Mon Dec 16 10:03:02 PST 2013

On Dec 16, 2013, at 11:08 AM, James Molloy <James.Molloy at arm.com> wrote:

> Hi Renato, Nadav,
>  
> Attached is a proof of concept[1] patch for adding the ability to vectorize calls. The intended use case for this is in domain specific languages such as OpenCL where tuned implementation of functions for differing vector widths exist and can be guaranteed to be semantically the same as the scalar version.
>  
> I’ve considered two approaches to this. The first was to create a set of hooks that allow the LoopVectorizer to interrogate its client as to whether calls are vectorizable and if so, how. Renato argued that this was suboptimal as it required a client to invoke the LoopVectorizer manually and couldn’t be tested through opt. I agree.

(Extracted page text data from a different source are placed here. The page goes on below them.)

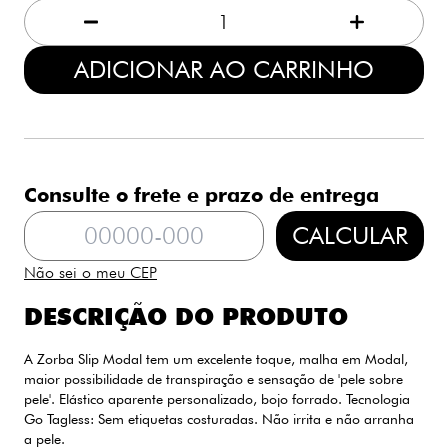
1
ADICIONAR AO CARRINHO
Consulte o frete e prazo de entrega
CALCULAR
Não sei o meu CEP
DESCRIÇÃO DO PRODUTO
A Zorba Slip Modal tem um excelente toque, malha em Modal,
maior possibilidade de transpiração e sensação de 'pele sobre
pele'. Elástico aparente personalizado, bojo forrado. Tecnologia
Go Tagless: Sem etiquetas costuradas. Não irrita e não arranha
a pele.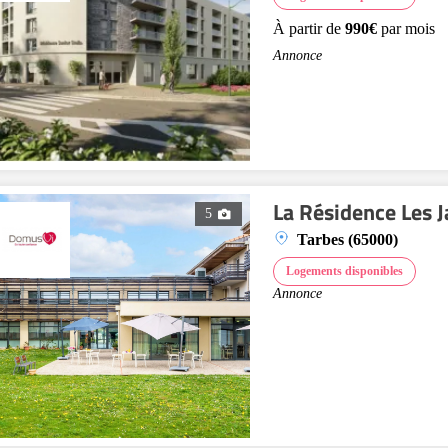
À partir de
990€
par mois
Annonce
La Résidence Les J
5
Tarbes (65000)
Logements disponibles
Annonce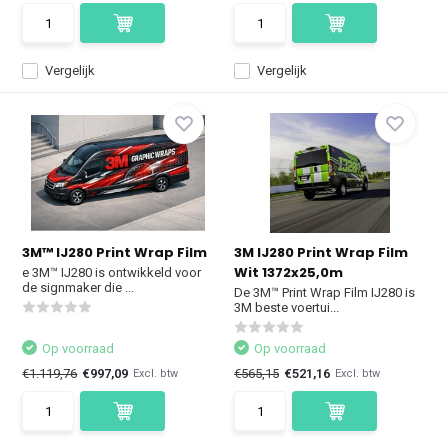
Vergelijk
Vergelijk
3M™ IJ280 Print Wrap Film
3M IJ280 Print Wrap Film
Wit 1372x25,0m
e 3M™ IJ280 is ontwikkeld voor
de signmaker die ...
De 3M™ Print Wrap Film IJ280 is
3M beste voertui...
Op voorraad
Op voorraad
€1.119,76
€997,09
€565,15
€521,16
Excl. btw
Excl. btw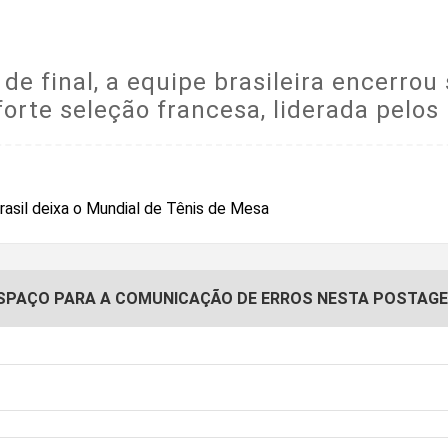
de final, a equipe brasileira encerro
orte seleção francesa, liderada pelos
SPAÇO PARA A COMUNICAÇÃO DE ERROS NESTA POSTAG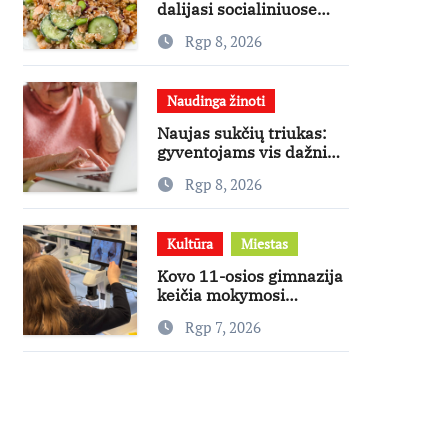
dalijasi socialiniuose
tinkluose
Rgp 8, 2026
išpopuliarėjusiu lašišos
salotų receptu
Naudinga žinoti
Naujas sukčių triukas:
gyventojams vis dažniau
skambina per „Viber“
Rgp 8, 2026
Kultūra
Miestas
Kovo 11-osios gimnazija
keičia mokymosi
kultūrą: nuo žinių
Rgp 7, 2026
kaupimo – prie jų
supratimo ir taikymo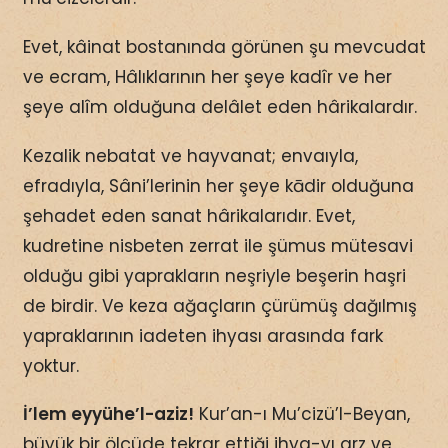
Evet, kâinat bostanında görünen şu mevcudat
ve ecram, Hâlıklarının her şeye kadîr ve her
şeye alîm olduğuna delâlet eden hârikalardır.
Kezalik nebatat ve hayvanat; envaıyla,
efradıyla, Sâni’lerinin her şeye kādir olduğuna
şehadet eden sanat hârikalarıdır. Evet,
kudretine nisbeten zerrat ile şümus mütesavi
olduğu gibi yaprakların neşriyle beşerin haşri
de birdir. Ve keza ağaçların çürümüş dağılmış
yapraklarının iadeten ihyası arasında fark
yoktur.
İ’lem eyyühe’l-aziz!
Kur’an-ı Mu’cizü’l-Beyan,
büyük bir ölçüde tekrar ettiği ihya-yı arz ve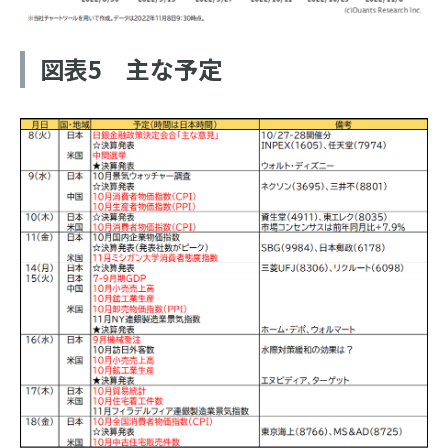
図表5 主な予定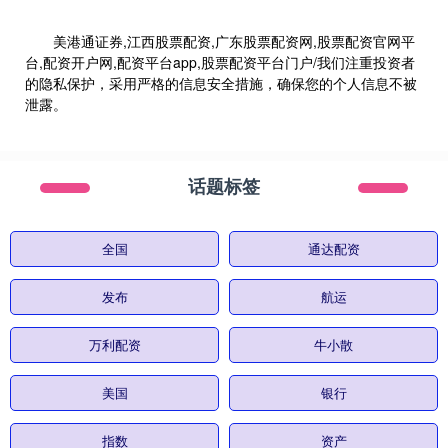
美港通证券,江西股票配资,广东股票配资网,股票配资官网平
台,配资开户网,配资平台app,股票配资平台门户/我们注重投资者
的隐私保护，采用严格的信息安全措施，确保您的个人信息不被
泄露。
话题标签
全国
通达配资
发布
航运
万利配资
牛小散
美国
银行
指数
资产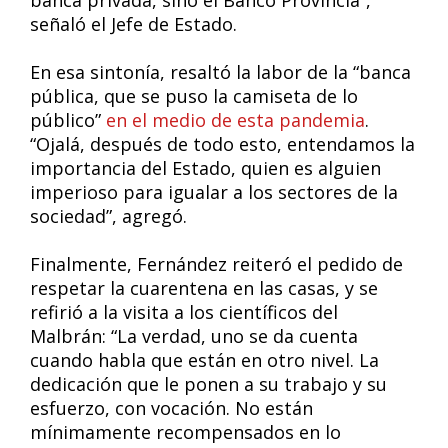
banca privada, sino el Banco Provincia”,
señaló el Jefe de Estado.
En esa sintonía, resaltó la labor de la “banca
pública, que se puso la camiseta de lo
público”
en el medio de esta pandemia
.
“Ojalá, después de todo esto, entendamos la
importancia del Estado, quien es alguien
imperioso para igualar a los sectores de la
sociedad”, agregó.
Finalmente, Fernández reiteró el pedido de
respetar la cuarentena en las casas, y se
refirió a la visita a los científicos del
Malbrán: “La verdad, uno se da cuenta
cuando habla que están en otro nivel. La
dedicación que le ponen a su trabajo y su
esfuerzo, con vocación. No están
mínimamente recompensados en lo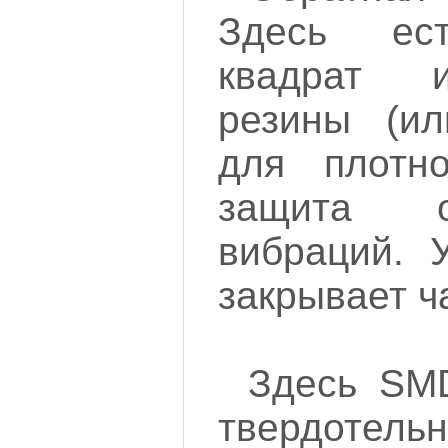
Здесь ес
квадрат 
резины (ил
для плотн
защита о
вибраций. 
закрывает ч
Здесь SMD
твердот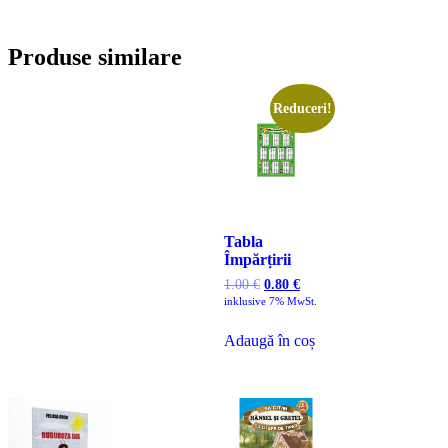
Produse similare
Reduceri!
Tabla
Împărțirii
1.00
€
0.80
€
inklusive 7% MwSt.
Adaugă în coș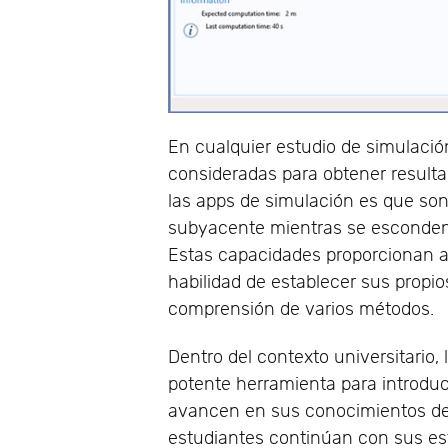
En cualquier estudio de simulació
consideradas para obtener resulta
las apps de simulación es que so
subyacente mientras se esconden 
Estas capacidades proporcionan a
habilidad de establecer sus propio
comprensión de varios métodos.
Dentro del contexto universitario,
potente herramienta para introdu
avancen en sus conocimientos de
estudiantes continúan con sus est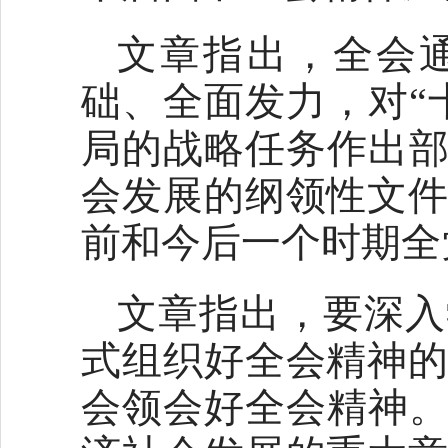
文章指出，全会
础、全面发力，对“
局的战略任务作出部
会发展的纲领性文
前和今后一个时期全
文章指出，要深入
式组织好全会精神
会领会好全会精神。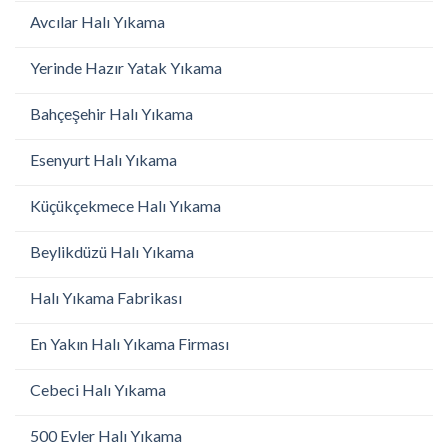
Avcılar Halı Yıkama
Yerinde Hazır Yatak Yıkama
Bahçeşehir Halı Yıkama
Esenyurt Halı Yıkama
Küçükçekmece Halı Yıkama
Beylikdüzü Halı Yıkama
Halı Yıkama Fabrikası
En Yakın Halı Yıkama Firması
Cebeci Halı Yıkama
500 Evler Halı Yıkama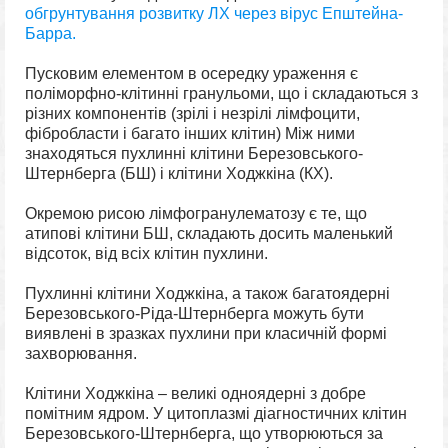
обгрунтування розвитку ЛХ через вірус Епштейна-
Барра.
Пусковим елементом в осередку ураження є
поліморфно-клітинні гранульоми, що і складаються з
різних компонентів (зрілі і незрілі лімфоцити,
фібробласти і багато інших клітин) Між ними
знаходяться пухлинні клітини Березовського-
Штернберга (БШ) і клітини Ходжкіна (КХ).
Окремою рисою лімфогранулематозу є те, що
атипові клітини БШ, складають досить маленький
відсоток, від всіх клітин пухлини.
Пухлинні клітини Ходжкіна, а також багатоядерні
Березовського-Ріда-Штернберга можуть бути
виявлені в зразках пухлини при класичній формі
захворювання.
Клітини Ходжкіна – великі одноядерні з добре
помітним ядром. У цитоплазмі діагностичних клітин
Березовського-Штернберга, що утворюються за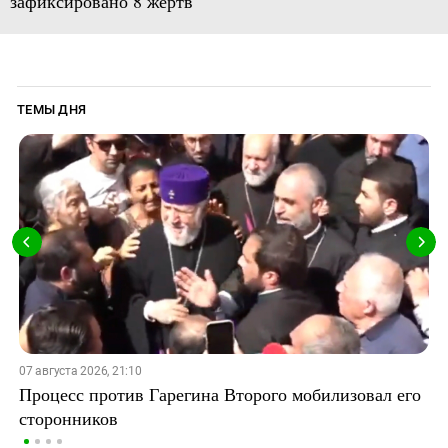
зафиксировано 8 жертв
ТЕМЫ ДНЯ
07 августа 2026, 21:10
Процесс против Гарегина Второго мобилизовал его
сторонников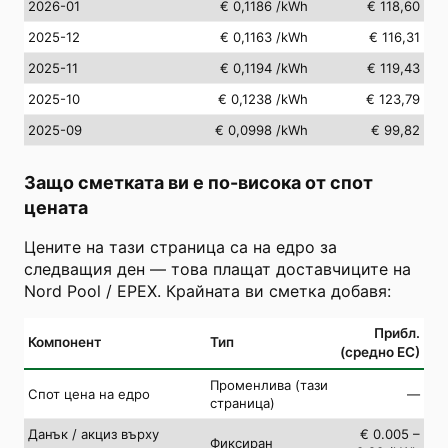
2026-01
€ 0,1186
/kWh
€ 118,60
2025-12
€ 0,1163
/kWh
€ 116,31
2025-11
€ 0,1194
/kWh
€ 119,43
2025-10
€ 0,1238
/kWh
€ 123,79
2025-09
€ 0,0998
/kWh
€ 99,82
Защо сметката ви е по-висока от спот
цената
Цените на тази страница са на едро за
следващия ден — това плащат доставчиците на
Nord Pool / EPEX. Крайната ви сметка добавя:
Прибл.
Компонент
Тип
(средно ЕС)
Променлива (тази
Спот цена на едро
—
страница)
Данък / акциз върху
€ 0.005 –
Фиксиран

I don’t understand this argument.

We could extend target library info with additional api calls to query whether a function is vectorizable at a vector factor.
This can be tested by providing the target triple string (e.g “target triple = x86_64-gnu-linux-with_opencl_vector_lib") in the .ll file that informs the optimizer that a set of vector library calls is available.

The patch seems to restrict legal vector widths dependent on available vectorizable function calls. I don’t think this should work like this.
I believe, there should be an api on TargetTransformInfo for library function calls. The vectorizer chooses the cheapest of either an intrinsic call or a library function call.
The overall cost model determines which VF will be chosen.

Thanks,
Arnold